Then I set off into the woods with my empty backpack to go find some dead wood.
As I tromped through the trees, I started to see some hardwoods dotted amongst the firs and pines – which was good. Pine was good for kindling with its high resin and sap content, but the wood burns smoky. Hardwoods burn slower and cleaner.
That raised another question: if I really was on another planet, how come there were firs and pines and wolves ‘n shit? Why weren’t there… I don’t know… giant mushroom trees and oompaloompas instead?
Fuck if I knew.
As I walked through the forest, I also tried to follow the footprints of the abominable snow survivalist from the other night.
However, the A.S.S. (abominate snow survivalist, naturally) was good. He’d done something to cover his tracks – maybe gone up into a tree like I had. Anyway, there was a point where his tracks just disappeared. I searched nearby to see if they picked up anywhere, but the trees were so thick here that he might have been able to move through the canopy aboveground without too much of a problem, if he was particularly skilled and had some rope. That was the only way I could see that he’d disappeared into thin air.
Just to be on the safe side, though, I spent as much time looking up into the treetops as I did looking at the snow all around me.
I was looking up in the air so much that I almost missed the thing that might prove key to my survival.
It was a deer. A big 12-point buck, about 150 feet away.

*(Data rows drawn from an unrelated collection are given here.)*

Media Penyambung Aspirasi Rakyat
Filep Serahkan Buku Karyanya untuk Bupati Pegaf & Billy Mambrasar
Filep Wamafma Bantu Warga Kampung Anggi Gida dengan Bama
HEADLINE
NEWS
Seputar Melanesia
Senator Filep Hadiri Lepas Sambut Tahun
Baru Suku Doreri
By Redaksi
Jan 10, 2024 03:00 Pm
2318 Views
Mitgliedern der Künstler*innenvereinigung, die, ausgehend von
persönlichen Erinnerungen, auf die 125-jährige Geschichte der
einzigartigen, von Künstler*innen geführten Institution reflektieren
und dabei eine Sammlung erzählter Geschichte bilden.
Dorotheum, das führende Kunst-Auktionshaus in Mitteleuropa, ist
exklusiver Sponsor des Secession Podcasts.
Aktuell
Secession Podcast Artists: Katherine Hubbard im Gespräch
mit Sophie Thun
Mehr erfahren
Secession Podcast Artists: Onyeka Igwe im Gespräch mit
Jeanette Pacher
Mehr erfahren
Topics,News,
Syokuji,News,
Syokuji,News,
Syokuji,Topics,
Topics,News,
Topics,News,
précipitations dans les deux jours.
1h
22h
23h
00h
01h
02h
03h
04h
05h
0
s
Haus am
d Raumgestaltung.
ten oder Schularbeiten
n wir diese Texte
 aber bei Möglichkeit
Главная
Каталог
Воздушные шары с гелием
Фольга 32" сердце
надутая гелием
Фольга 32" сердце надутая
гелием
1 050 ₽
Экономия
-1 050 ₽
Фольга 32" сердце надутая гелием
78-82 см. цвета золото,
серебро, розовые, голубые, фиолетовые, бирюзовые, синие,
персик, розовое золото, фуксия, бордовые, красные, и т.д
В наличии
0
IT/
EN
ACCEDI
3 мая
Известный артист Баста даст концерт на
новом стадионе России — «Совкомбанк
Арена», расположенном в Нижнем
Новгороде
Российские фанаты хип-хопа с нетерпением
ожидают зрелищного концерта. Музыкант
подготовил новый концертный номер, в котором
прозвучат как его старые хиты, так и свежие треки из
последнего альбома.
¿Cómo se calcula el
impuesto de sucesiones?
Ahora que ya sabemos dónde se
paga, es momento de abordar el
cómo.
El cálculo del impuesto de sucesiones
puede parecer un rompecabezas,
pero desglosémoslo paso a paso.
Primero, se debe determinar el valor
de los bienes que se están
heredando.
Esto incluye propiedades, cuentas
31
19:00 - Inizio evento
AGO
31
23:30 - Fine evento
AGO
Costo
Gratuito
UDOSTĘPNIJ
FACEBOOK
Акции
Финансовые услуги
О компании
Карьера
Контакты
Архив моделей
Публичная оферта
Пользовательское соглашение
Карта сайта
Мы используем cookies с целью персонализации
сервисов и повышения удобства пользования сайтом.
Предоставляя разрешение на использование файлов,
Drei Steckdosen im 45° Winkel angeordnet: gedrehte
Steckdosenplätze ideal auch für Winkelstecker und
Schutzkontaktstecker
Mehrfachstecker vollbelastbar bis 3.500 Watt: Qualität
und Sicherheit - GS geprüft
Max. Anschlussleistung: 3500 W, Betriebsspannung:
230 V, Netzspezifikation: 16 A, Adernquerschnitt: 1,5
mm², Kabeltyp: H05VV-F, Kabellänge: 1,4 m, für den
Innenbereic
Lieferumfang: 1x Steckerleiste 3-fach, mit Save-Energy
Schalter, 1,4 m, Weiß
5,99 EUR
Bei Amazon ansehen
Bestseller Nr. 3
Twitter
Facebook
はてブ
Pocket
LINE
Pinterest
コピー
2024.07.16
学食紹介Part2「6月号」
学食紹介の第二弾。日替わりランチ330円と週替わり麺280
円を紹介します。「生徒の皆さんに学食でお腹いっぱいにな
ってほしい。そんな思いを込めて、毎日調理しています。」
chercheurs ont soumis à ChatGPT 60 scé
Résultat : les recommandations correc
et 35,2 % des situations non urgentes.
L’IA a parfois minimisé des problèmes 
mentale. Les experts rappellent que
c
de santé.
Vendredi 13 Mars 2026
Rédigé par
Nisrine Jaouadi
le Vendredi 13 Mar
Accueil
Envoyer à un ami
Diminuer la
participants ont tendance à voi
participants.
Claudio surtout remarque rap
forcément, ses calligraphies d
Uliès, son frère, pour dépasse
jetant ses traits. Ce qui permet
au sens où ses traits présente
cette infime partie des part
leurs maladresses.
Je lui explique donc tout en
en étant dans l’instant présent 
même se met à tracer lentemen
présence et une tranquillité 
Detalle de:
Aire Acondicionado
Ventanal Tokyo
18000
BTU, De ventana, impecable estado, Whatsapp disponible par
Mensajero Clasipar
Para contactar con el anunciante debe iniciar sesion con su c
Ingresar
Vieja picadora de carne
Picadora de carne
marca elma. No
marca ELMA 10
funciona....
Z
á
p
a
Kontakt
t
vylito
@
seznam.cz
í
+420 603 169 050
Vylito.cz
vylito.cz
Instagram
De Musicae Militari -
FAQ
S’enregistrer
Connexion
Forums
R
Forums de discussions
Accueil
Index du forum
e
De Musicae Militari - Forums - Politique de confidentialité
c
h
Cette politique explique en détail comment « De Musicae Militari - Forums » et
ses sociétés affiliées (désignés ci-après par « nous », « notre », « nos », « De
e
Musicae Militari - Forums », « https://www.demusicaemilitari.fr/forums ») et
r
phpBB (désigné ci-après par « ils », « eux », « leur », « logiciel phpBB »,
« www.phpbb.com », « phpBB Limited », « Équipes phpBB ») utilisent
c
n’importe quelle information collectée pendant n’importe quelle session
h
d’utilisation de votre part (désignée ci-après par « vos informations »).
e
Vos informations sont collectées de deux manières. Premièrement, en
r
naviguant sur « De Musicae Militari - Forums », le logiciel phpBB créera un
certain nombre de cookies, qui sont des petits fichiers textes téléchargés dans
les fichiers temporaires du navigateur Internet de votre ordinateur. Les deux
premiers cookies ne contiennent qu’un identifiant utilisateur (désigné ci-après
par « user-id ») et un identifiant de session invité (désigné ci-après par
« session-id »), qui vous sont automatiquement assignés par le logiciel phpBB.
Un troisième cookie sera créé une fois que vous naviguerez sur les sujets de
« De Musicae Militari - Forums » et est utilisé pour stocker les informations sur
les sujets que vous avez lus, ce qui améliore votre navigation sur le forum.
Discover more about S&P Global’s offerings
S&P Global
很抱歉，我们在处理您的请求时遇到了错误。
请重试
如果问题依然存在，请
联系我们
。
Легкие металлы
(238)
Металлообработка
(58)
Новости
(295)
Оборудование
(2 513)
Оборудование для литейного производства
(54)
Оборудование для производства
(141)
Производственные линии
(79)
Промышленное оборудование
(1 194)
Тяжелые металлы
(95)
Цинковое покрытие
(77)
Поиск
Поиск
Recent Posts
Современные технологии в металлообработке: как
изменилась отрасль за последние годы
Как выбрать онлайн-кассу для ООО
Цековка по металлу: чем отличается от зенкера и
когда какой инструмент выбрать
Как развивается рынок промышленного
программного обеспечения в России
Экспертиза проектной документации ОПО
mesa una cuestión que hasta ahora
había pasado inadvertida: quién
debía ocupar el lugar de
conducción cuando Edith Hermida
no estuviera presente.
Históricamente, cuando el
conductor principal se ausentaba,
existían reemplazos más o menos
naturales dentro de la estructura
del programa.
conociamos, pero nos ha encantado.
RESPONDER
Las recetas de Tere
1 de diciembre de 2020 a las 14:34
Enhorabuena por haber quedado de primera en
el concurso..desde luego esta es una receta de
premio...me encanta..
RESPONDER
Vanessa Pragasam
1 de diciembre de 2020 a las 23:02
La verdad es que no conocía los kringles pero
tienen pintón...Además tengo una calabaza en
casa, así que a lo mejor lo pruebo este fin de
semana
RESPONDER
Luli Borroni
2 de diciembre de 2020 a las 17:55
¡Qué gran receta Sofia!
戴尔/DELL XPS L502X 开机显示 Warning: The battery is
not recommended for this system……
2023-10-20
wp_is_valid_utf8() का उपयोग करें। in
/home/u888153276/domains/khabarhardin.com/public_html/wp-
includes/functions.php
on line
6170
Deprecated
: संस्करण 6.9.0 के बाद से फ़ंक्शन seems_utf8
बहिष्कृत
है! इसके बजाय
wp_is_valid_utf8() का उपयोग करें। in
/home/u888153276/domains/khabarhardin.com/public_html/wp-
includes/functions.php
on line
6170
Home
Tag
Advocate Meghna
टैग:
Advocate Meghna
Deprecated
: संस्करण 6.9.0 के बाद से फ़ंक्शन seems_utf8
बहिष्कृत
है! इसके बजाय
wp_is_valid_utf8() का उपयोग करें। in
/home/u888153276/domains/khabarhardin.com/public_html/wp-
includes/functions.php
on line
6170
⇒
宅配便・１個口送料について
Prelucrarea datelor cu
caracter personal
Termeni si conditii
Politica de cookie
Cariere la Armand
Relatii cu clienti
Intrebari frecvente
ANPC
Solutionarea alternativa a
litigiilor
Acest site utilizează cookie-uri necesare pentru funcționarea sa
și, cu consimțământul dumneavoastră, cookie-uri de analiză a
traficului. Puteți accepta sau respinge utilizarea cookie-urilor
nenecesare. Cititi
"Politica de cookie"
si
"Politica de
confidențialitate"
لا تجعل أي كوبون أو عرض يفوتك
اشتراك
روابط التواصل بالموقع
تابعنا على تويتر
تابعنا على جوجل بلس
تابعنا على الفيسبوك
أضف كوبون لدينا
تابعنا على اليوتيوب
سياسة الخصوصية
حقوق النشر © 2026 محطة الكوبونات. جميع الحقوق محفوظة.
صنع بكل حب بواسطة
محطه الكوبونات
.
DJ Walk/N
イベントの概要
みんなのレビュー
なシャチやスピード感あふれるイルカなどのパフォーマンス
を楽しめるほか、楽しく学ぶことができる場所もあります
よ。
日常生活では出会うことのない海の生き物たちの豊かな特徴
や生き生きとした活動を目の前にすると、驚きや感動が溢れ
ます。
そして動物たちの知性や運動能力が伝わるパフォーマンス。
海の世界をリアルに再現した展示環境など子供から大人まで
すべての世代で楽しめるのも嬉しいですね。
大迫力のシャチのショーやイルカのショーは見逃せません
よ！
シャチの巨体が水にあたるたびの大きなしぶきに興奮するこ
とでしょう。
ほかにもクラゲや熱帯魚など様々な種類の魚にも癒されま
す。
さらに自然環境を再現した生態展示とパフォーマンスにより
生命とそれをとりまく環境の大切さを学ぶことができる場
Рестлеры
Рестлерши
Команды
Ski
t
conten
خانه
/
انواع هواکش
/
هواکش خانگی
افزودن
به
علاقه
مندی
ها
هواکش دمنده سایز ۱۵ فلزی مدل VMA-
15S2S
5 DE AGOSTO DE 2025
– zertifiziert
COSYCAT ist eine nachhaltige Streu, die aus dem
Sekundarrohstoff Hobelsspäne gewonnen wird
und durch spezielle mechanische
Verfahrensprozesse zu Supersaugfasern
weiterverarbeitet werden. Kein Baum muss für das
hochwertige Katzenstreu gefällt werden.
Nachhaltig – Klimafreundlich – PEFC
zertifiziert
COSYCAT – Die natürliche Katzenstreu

Except its antlers were the weirdest thing I’d seen on a deer before. They were green and mossy.
But otherwise it was a regular, good old-fashioned deer. It appeared to be eating the berries on the fir trees.
I froze as soon as I saw it.
It saw me, though, too. It lifted its head to stare straight at me… and then slowly walked away.
Well.
SOMEBODY apparently wasn’t very afraid of Jack Harrington.
Which was fine by me.
It’ll make it that much easier for me to catch you and eat you, bud.
Speaking of eating…
I walked over to the tree the deer had been at and double-checked to make sure it had been eating what I thought it had been eating.
Sure enough, it was the same orange berries I’d seen on other trees.
If they weren’t poisonous to the deer, that wasn’t any guarantee that they wouldn’t be poisonous to me. After all, we were talking a completely different animal with a completely different physiology.
Don’t forget ‘completely different planet.’
And even if it wasn’t poisonous, it didn’t mean that I could digest what the deer ate. They were ruminants, with a four-chambered stomach, which allowed them to break down cellulose for nutrients – something humans couldn’t do.
However, that being said, humans are able to eat a majority of what deer consume without it hurting them. Corn, acorns, berries, fungi (non-poisonous varieties), nuts, clover, flower buds… not so much the twigs, leaves, and grasses, though. And there were some things that deer ate that were downright poisonous to humans, like strawberry bush – not strawberry plants like humans eat, but a bush that had tiny, round, red berries.
But it was likely that it could take me days to trap an animal I could eat. (Also no guarantee that animals on this planet weren’t poisonous.) In the meantime, it would behoove me to figure out a source of local plant life I could eat that would keep me functional.
Unfortunately, I was dealing with completely weird-ass plant species that looked like things back home, but which were potentially completely different.
Not to mention that the pickings were slim anyway. I hadn’t seen any cones on any of the pine trees, so pine nuts were out. I could potentially eat the inner bark, the part right under the rough outer layer. Native Americans did it for centuries. You basically had to peel off the outer bark, then the greenish bark under that, and then use a knife to scrape off the white, rubbery, cream-colored bark beneath – without going too deep and hitting the wood. And then you had to cook it. It tasted like sawdust, though, because it basically was – but it would keep you alive.
But harvesting bark seemed a little crazy seeing as there were tons of berries just hanging out all over the place. And if the berries could kill me, there was no guarantee that the bark wouldn’t, either.
So I decided to check out Nature’s bounty. If I was going to check out over eating something in this weird-ass place, might as well go ahead and get it over with.
I plucked off one of the berries and smelled it. No scent, really.
I nibbled at the bright orange skin. No bitter alkaloids, which would have been the first telltale sign of poison – although there were plenty of things that could poison you that weren’t bitter.
I broke the berry apart and nibbled on the insides, which was starchy – it reminded me of a raw potato in texture and taste. Completely bland, which was a good sign.
After I’d consumed a fourth of the berry, I tossed it to the ground and went about my business. I would give my body a chance to digest it and see what happened. Nausea, cramping, vomiting, diarrhea, unconsciousness, death – yeah, that would pretty much indicate I shouldn’t eat any more of them.
Maybe I’d trip balls.
Frankly, I was more worried about shitting my pants.
Speaking of which, I relieved myself in the woods during my trek. I won’t go into the details – I’ll spare you that.
Naaah, fuck it. If I had to suffer through all this, so do you.
Snow is one of the best ass wipes you can have.